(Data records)
______________________________

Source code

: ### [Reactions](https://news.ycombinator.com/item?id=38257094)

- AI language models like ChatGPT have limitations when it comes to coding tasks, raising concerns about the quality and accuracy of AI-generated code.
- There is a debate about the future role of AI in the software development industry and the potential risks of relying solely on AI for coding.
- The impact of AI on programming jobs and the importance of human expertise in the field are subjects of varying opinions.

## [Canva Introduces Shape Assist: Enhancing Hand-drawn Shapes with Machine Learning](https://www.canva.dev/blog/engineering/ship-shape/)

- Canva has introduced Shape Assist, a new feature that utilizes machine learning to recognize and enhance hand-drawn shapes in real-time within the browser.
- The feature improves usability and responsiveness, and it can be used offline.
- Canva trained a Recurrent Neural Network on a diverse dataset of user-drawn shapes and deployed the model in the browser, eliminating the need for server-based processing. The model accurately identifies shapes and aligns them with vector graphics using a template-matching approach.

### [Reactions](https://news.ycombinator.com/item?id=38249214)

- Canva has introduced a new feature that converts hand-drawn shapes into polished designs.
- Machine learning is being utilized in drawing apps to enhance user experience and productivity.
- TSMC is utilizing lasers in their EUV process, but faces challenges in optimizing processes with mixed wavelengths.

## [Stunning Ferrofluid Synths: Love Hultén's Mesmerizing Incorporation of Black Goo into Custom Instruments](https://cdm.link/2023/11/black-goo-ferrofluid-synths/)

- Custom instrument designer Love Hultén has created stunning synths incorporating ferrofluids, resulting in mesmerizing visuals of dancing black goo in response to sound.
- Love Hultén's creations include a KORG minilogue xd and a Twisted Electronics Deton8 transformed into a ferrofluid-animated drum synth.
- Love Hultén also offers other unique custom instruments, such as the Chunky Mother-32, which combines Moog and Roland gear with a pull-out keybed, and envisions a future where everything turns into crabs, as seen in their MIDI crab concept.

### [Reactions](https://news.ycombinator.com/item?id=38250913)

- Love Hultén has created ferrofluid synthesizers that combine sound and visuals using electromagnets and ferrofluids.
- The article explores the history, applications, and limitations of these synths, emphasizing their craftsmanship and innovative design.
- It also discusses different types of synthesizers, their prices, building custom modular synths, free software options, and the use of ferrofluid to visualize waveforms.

______________________________

→ **EXERCISE**
Every line of the entries above that includes "drawn" should be copied.

→ **EXPECTED OUTPUT**
## [Canva Introduces Shape Assist: Enhancing Hand-drawn Shapes with Machine Learning](https://www.canva.dev/blog/engineering/ship-shape/)
- Canva has introduced Shape Assist, a new feature that utilizes machine learning to recognize and enhance hand-drawn shapes in real-time within the browser.
- Canva trained a Recurrent Neural Network on a diverse dataset of user-drawn shapes and deployed the model in the browser, eliminating the need for server-based processing. The model accurately identifies shapes and aligns them with vector graphics using a template-matching approach.
- Canva has introduced a new feature that converts hand-drawn shapes into polished designs.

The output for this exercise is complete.